== EXERCISE ==
Reproduce the source text of each entry below word for word, with every line and symbol unchanged.

EXCERPTED DATA Start Marker

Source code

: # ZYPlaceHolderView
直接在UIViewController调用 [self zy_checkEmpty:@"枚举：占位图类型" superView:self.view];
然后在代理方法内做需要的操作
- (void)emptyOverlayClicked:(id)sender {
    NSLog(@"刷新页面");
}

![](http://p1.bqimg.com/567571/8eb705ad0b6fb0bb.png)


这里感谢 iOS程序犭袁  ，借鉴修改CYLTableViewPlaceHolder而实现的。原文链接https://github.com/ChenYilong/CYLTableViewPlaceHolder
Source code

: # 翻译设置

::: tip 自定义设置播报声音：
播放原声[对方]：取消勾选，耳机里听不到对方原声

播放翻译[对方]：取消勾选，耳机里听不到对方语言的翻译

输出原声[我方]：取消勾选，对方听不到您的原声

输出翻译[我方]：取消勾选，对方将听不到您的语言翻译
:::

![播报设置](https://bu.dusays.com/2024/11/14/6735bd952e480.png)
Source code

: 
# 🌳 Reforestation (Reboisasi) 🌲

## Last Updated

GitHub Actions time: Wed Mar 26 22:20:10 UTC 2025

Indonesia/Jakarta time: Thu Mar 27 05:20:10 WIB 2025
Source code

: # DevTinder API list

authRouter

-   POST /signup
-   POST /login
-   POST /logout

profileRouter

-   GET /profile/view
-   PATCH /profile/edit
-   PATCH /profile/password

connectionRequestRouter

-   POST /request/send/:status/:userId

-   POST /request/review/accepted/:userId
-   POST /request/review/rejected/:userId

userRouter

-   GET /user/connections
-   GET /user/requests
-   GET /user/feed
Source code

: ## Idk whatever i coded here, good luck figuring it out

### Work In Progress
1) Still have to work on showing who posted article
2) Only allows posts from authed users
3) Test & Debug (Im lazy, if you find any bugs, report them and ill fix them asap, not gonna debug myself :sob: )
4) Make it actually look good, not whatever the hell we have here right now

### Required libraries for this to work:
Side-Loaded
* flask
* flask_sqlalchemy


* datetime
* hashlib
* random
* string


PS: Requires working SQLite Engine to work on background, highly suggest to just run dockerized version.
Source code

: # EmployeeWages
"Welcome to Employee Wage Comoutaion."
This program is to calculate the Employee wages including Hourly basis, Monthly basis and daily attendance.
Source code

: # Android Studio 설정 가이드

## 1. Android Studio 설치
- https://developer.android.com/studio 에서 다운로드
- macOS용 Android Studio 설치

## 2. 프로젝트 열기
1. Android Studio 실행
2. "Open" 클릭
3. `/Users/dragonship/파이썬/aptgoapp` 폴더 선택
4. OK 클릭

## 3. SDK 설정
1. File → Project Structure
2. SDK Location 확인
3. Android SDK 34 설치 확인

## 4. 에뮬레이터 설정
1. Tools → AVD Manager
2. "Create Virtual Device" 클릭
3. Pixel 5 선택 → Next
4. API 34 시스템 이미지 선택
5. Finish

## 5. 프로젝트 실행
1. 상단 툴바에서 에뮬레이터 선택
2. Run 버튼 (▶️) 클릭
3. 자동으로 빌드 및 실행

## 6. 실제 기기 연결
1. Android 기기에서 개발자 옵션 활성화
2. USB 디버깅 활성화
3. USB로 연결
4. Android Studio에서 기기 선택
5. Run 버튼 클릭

EXCERPTED DATA End Marker

== SOLUTION ==
Source code

: # ZYPlaceHolderView
直接在UIViewController调用 [self zy_checkEmpty:@"枚举：占位图类型" superView:self.view];
然后在代理方法内做需要的操作
- (void)emptyOverlayClicked:(id)sender {
    NSLog(@"刷新页面");
}

![](http://p1.bqimg.com/567571/8eb705ad0b6fb0bb.png)


这里感谢 iOS程序犭袁  ，借鉴修改CYLTableViewPlaceHolder而实现的。原文链接https://github.com/ChenYilong/CYLTableViewPlaceHolder
Source code

: # 翻译设置

::: tip 自定义设置播报声音：
播放原声[对方]：取消勾选，耳机里听不到对方原声

播放翻译[对方]：取消勾选，耳机里听不到对方语言的翻译

输出原声[我方]：取消勾选，对方听不到您的原声

输出翻译[我方]：取消勾选，对方将听不到您的语言翻译
:::

![播报设置](https://bu.dusays.com/2024/11/14/6735bd952e480.png)
Source code

: 
# 🌳 Reforestation (Reboisasi) 🌲

## Last Updated

GitHub Actions time: Wed Mar 26 22:20:10 UTC 2025

Indonesia/Jakarta time: Thu Mar 27 05:20:10 WIB 2025
Source code

: # DevTinder API list

authRouter

-   POST /signup
-   POST /login
-   POST /logout

profileRouter

-   GET /profile/view
-   PATCH /profile/edit
-   PATCH /profile/password

connectionRequestRouter

-   POST /request/send/:status/:userId

-   POST /request/review/accepted/:userId
-   POST /request/review/rejected/:userId

userRouter

-   GET /user/connections
-   GET /user/requests
-   GET /user/feed
Source code

: ## Idk whatever i coded here, good luck figuring it out

### Work In Progress
1) Still have to work on showing who posted article
2) Only allows posts from authed users
3) Test & Debug (Im lazy, if you find any bugs, report them and ill fix them asap, not gonna debug myself :sob: )
4) Make it actually look good, not whatever the hell we have here right now

### Required libraries for this to work:
Side-Loaded
* flask
* flask_sqlalchemy


* datetime
* hashlib
* random
* string


PS: Requires working SQLite Engine to work on background, highly suggest to just run dockerized version.
Source code

: # EmployeeWages
"Welcome to Employee Wage Comoutaion."
This program is to calculate the Employee wages including Hourly basis, Monthly basis and daily attendance.
Source code

: # Android Studio 설정 가이드

## 1. Android Studio 설치
- https://developer.android.com/studio 에서 다운로드
- macOS용 Android Studio 설치

## 2. 프로젝트 열기
1. Android Studio 실행
2. "Open" 클릭
3. `/Users/dragonship/파이썬/aptgoapp` 폴더 선택
4. OK 클릭

## 3. SDK 설정
1. File → Project Structure
2. SDK Location 확인
3. Android SDK 34 설치 확인

## 4. 에뮬레이터 설정
1. Tools → AVD Manager
2. "Create Virtual Device" 클릭
3. Pixel 5 선택 → Next
4. API 34 시스템 이미지 선택
5. Finish

## 5. 프로젝트 실행
1. 상단 툴바에서 에뮬레이터 선택
2. Run 버튼 (▶️) 클릭
3. 자동으로 빌드 및 실행

## 6. 실제 기기 연결
1. Android 기기에서 개발자 옵션 활성화
2. USB 디버깅 활성화
3. USB로 연결
4. Android Studio에서 기기 선택
5. Run 버튼 클릭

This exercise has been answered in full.